Le devoir d’enquête des policiers à propos d’éléments de preuve pertinents et déterminants

Dulude c. R., 2022 QCCA 1096

[34] […] les policiers ne peuvent pas adopter un comportement, sciemment, par négligence ou par ignorance, qui les prémunit contre une allégation de violation à un droit constitutionnel lorsqu’ils doivent, en vertu du droit, adopter un comportement différent et respectueux de leurs obligations et des droits constitutionnels reconnus.

[35] Par exemple, l’auteur Murray D. Segal écrit que les policiers ne peuvent se fermer les yeux à l’égard d’une preuve disculpatoire : Murray D. Segal Disclosure and Production in Criminal Cases, § 3:1, Release No. 1, January 2022, en ligne). J’ajoute, sans trahir les principes fondamentaux en cause, que cela est vrai à l’égard de tout élément de preuve clairement pertinent, inculpatoire ou disculpatoire. 

[36] Je veux préciser que rien dans mes motifs ne doit être interprété comme imposant une obligation de résultat aux policiers. La loi, le droit et la société s’en remettent cependant à eux pour jeter tout l’éclairage possible sur les crimes et ils doivent prendre les moyens raisonnables pour parvenir à cette fin.

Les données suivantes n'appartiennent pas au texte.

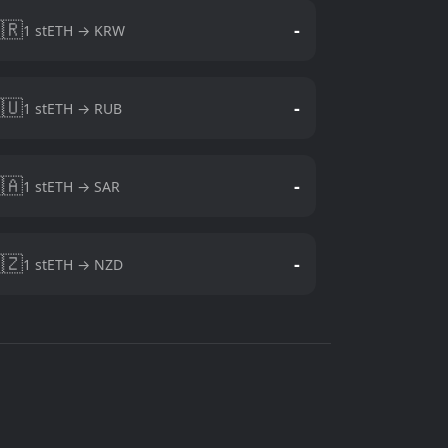
🇷
-
1 stETH → KRW
🇺
-
1 stETH → RUB
🇦
-
1 stETH → SAR
🇿
-
1 stETH → NZD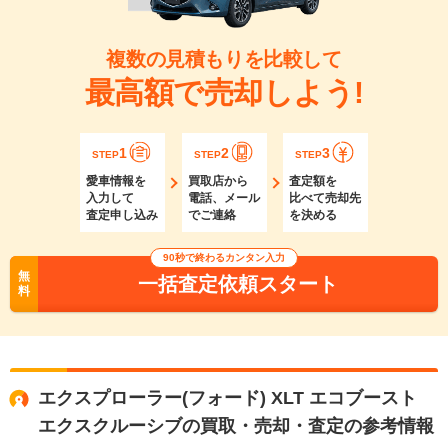
複数の見積もりを比較して
最高額で売却しよう!
1
2
3
STEP
STEP
STEP
愛車情報を
買取店から
査定額を
入力して
電話、メール
比べて売却先
査定申し込み
でご連絡
を決める
90秒で終わるカンタン入力
無
一括査定依頼スタート
料
エクスプローラー(フォード) XLT エコブースト
エクスクルーシブの買取・売却・査定の参考情報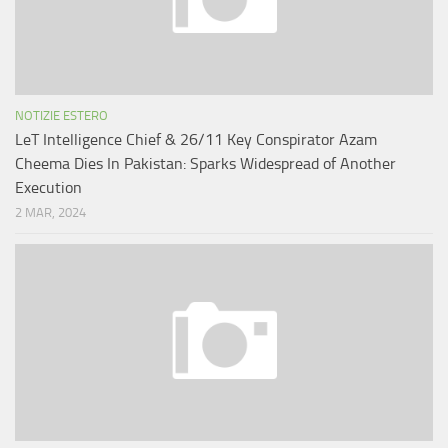
NOTIZIE ESTERO
LeT Intelligence Chief & 26/11 Key Conspirator Azam
Cheema Dies In Pakistan: Sparks Widespread of Another
Execution
2 MAR, 2024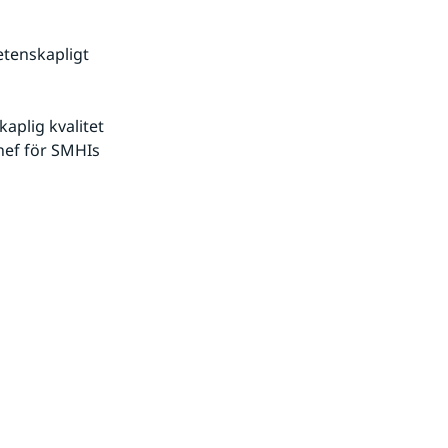
tenskapligt 
plig kvalitet 
ef för SMHIs 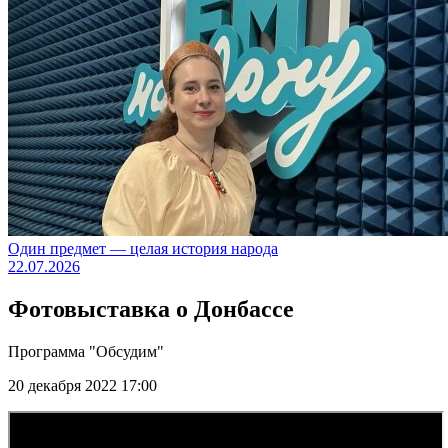
Один предмет — целая история народа
22.07.2026
Фотовыставка о Донбассе
Программа "Обсудим"
20 декабря 2022 17:00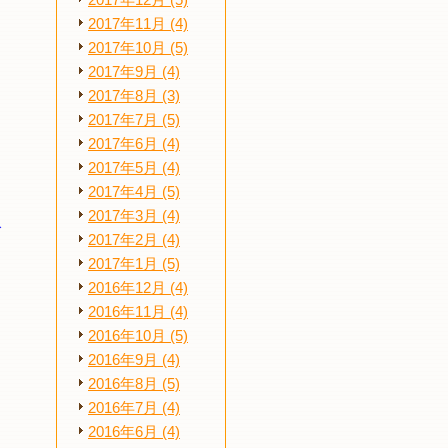
2017年12月 (5)
2017年11月 (4)
2017年10月 (5)
2017年9月 (4)
2017年8月 (3)
2017年7月 (5)
2017年6月 (4)
2017年5月 (4)
2017年4月 (5)
2017年3月 (4)
で
2017年2月 (4)
2017年1月 (5)
2016年12月 (4)
2016年11月 (4)
2016年10月 (5)
2016年9月 (4)
2016年8月 (5)
2016年7月 (4)
2016年6月 (4)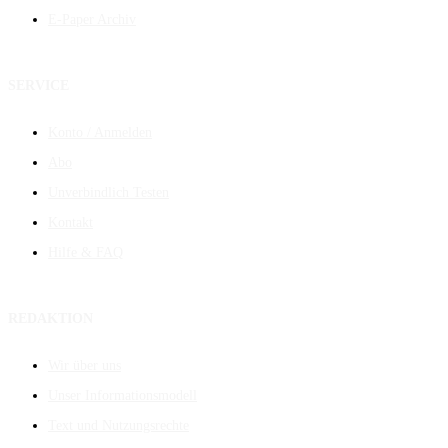
E-Paper Archiv
SERVICE
Konto / Anmelden
Abo
Unverbindlich Testen
Kontakt
Hilfe & FAQ
REDAKTION
Wir über uns
Unser Informationsmodell
Text und Nutzungsrechte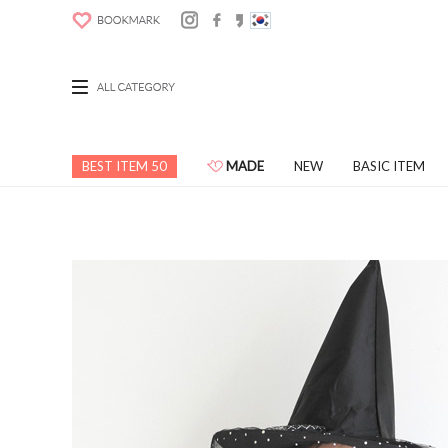
BEST ITEM 50
MADE
NEW
BASIC ITEM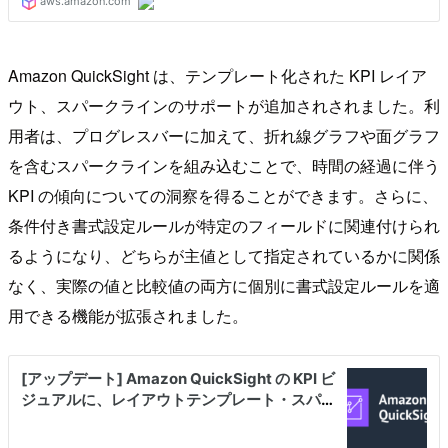
Amazon QuickSight は、テンプレート化された KPI レイア
ウト、スパークラインのサポートが追加されされました。利
用者は、プログレスバーに加えて、折れ線グラフや面グラフ
を含むスパークラインを組み込むことで、時間の経過に伴う
KPI の傾向についての洞察を得ることができます。さらに、
条件付き書式設定ルールが特定のフィールドに関連付けられ
るようになり、どちらが主値として指定されているかに関係
なく、実際の値と比較値の両方に個別に書式設定ルールを適
用できる機能が拡張されました。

[39] […] il est incontestable que, parmi les devoirs fondamentaux des policiers, figure celui de mener des enquêtes sur les crimes : Loi sur la police, RLRQ c. P-13.1, art. 48. Ce devoir d’enquête, je le suggère, se définit entre autres avec l’évolution des moyens technologiques, lesquels deviennent accessibles à la consommation de masse et ne requièrent aucune expertise poussée pour les comprendre et les manipuler.

[40] Il est également incontestable que ce devoir s’accompagne d’une « obligation de diligence envers le suspect sous enquête […] compatible avec les valeurs et l’esprit qui sous-tendent la Charte, compte tenu de l’importance que celle-ci accorde à la liberté et à l’équité procédurale » : Hill c. Commission des services policiers de la municipalité régionale de Hamilton-Wentworth, 2007 CSC 41, par. 38.

[41] Ce devoir de diligence s’inscrit dans l’obligation constitutionnelle de l’État, c’est-à-dire de la police et de la poursuite, non seulement de produire une preuve pertinente pour découvrir la vérité, mais de la communiquer à la personne accusée.

[42] L’étape de l’enquête criminelle est cruciale pour la suite des choses. Des erreurs dans les enquêtes « sont susceptibles d’avoir de graves conséquences.  Une personne innocente peut, à cause d’une négligence de la police, faire l’objet d’une enquête, d’une arrestation, puis d’un emprisonnement. » : Hill c. Commission des services policiers de la municipalité régionale de Hamilton-Wentworth, 2007 CSC 41, par. 1.

[64] À mon avis, au XXIe siècle, un policier raisonnable connaît généralement l’importance des caméras de surveillance privée dans les enquêtes, de leurs limites (angles, qualité d’images, etc.) et que les images captées ne sont pas conservées à perpétuité, mais selon un calendrier variable, pertinent de connaître. Avec égards pour l’opinion contraire, cette preuve menait en soi à la conclusion inéluctable, en l’absence d’une explication sérieuse, que les policiers avaient failli à leur devoir de récupérer la preuve pertinente le plus rapidement possible afin de la conserver.